Dr Ioannis Papadogiannakis

παπαδογιαννακισ-ιοαννισ

Yannis studied at the Universities of Thessaloniki, Münster, and Princeton where he earned his PhD. His dissertation (and first book in press from Harvard University Press), entitled ‘Christianity and Hellenism in the Fifth-Century Roman Empire: The Apologetics of Theodoret of Cyrrhus Against the Greeks in Context’ explores how the apologetic writings of a fifth-century author, Theodoret of Cyrrhus, became a way of engaging with the culture of the empire and of influencing the development of that culture and how Christian identity and culture were formulated in response to the cultural force of Hellenism by the need of Christian writers to articulate their position in the empire and within a Greek intellectual tradition. After a stint at the Institute for Advanced Study at Princeton, in 2006 he was appointed AG Leventis Lecturer in Greek patristics at Oxford.

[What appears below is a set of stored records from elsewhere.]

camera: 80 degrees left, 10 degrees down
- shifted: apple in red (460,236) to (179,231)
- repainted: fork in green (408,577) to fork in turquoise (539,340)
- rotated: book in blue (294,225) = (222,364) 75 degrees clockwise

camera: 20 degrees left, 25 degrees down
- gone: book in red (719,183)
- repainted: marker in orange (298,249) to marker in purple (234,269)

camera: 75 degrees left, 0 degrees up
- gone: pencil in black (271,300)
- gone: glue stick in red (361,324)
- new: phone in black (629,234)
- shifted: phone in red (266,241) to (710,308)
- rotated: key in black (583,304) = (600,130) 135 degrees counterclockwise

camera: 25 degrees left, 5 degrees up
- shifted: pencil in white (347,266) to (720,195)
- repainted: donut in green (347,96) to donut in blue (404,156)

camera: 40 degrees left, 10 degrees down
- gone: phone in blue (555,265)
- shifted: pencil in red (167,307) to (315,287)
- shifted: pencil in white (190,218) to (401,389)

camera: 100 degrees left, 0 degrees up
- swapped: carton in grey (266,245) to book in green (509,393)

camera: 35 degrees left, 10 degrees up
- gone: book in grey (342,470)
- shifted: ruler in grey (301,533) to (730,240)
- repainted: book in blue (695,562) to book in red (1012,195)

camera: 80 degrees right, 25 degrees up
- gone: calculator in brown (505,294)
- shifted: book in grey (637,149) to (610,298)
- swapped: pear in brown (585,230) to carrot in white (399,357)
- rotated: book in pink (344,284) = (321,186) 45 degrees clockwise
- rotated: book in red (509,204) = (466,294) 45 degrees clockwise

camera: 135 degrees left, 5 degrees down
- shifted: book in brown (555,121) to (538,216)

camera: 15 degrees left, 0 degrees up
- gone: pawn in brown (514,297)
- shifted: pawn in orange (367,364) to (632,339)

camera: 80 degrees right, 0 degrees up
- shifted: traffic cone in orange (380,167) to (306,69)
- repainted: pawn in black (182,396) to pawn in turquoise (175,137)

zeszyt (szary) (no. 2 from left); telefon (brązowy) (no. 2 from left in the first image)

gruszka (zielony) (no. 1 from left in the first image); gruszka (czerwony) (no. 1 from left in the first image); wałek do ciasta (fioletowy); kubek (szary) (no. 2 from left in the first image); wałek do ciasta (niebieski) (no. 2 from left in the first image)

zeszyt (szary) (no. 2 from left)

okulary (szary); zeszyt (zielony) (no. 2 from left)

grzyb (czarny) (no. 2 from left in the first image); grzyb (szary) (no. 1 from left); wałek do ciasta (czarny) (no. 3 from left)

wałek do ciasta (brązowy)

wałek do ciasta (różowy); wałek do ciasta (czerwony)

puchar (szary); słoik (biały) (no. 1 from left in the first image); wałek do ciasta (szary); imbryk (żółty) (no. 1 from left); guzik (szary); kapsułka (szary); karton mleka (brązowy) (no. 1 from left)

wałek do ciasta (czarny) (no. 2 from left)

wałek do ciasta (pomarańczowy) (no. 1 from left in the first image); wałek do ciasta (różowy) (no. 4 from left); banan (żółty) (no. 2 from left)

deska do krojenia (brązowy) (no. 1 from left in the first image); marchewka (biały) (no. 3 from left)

His research interests include the Christianization of the Roman Empire, Patristics, Byzantine Christianity, apologetics, church history, late antique philosophical culture, organization of knowledge in late antiquity and Byzantium.

In 2010 he was awarded a prestigious five-year grant from the European Research Council (€1.5M) for the project ‘Defining Belief and Identities in the Eastern Mediterranean: The Role of Interreligious Debate and Interaction.’ He is currently working on a book (under contract with OUP) on the definition of belief and identities in the eastern Mediterranean (6-8 c. AD) based on the ERC research project. This project seeks to recover the processes by which religious beliefs and identities were defined through inter-religious interaction and debate in the religious culture of a broader social base in the eastern Mediterranean (6-8th centuries AD) through examination of a neglected, unconventional corpus of medieval Greek, Syriac and Arabic literature of debate and disputation (consisting of collections of questions and answers, dialogues among others). These sources help us to understand the kinds of perplexities that were being raised in Christian communities of the eastern Mediterranean as they negotiated a lively and contentious religious and social landscape.

At the same time they must be seen as an attempt by Christian authors to work out how Christianity was to define its position with regard to other religions (Hellenism, Judaism and Islam) in a period still characterized by considerable fluidity and change. As well as writing those doubts, challenges, objections, concerns, issues and anxieties back into the religious history of the eastern Mediterranean, this full-length study of these texts will provide scholars not only with a detailed knowledge of the ways in which religious belief, practice and communities were defined in contrast to other religious systems, and a fuller sense of the religious, social and intellectual history of the eastern Mediterranean but also with a nuanced picture of their self-definition, one which will be more sensitive to the processes that led to its formation.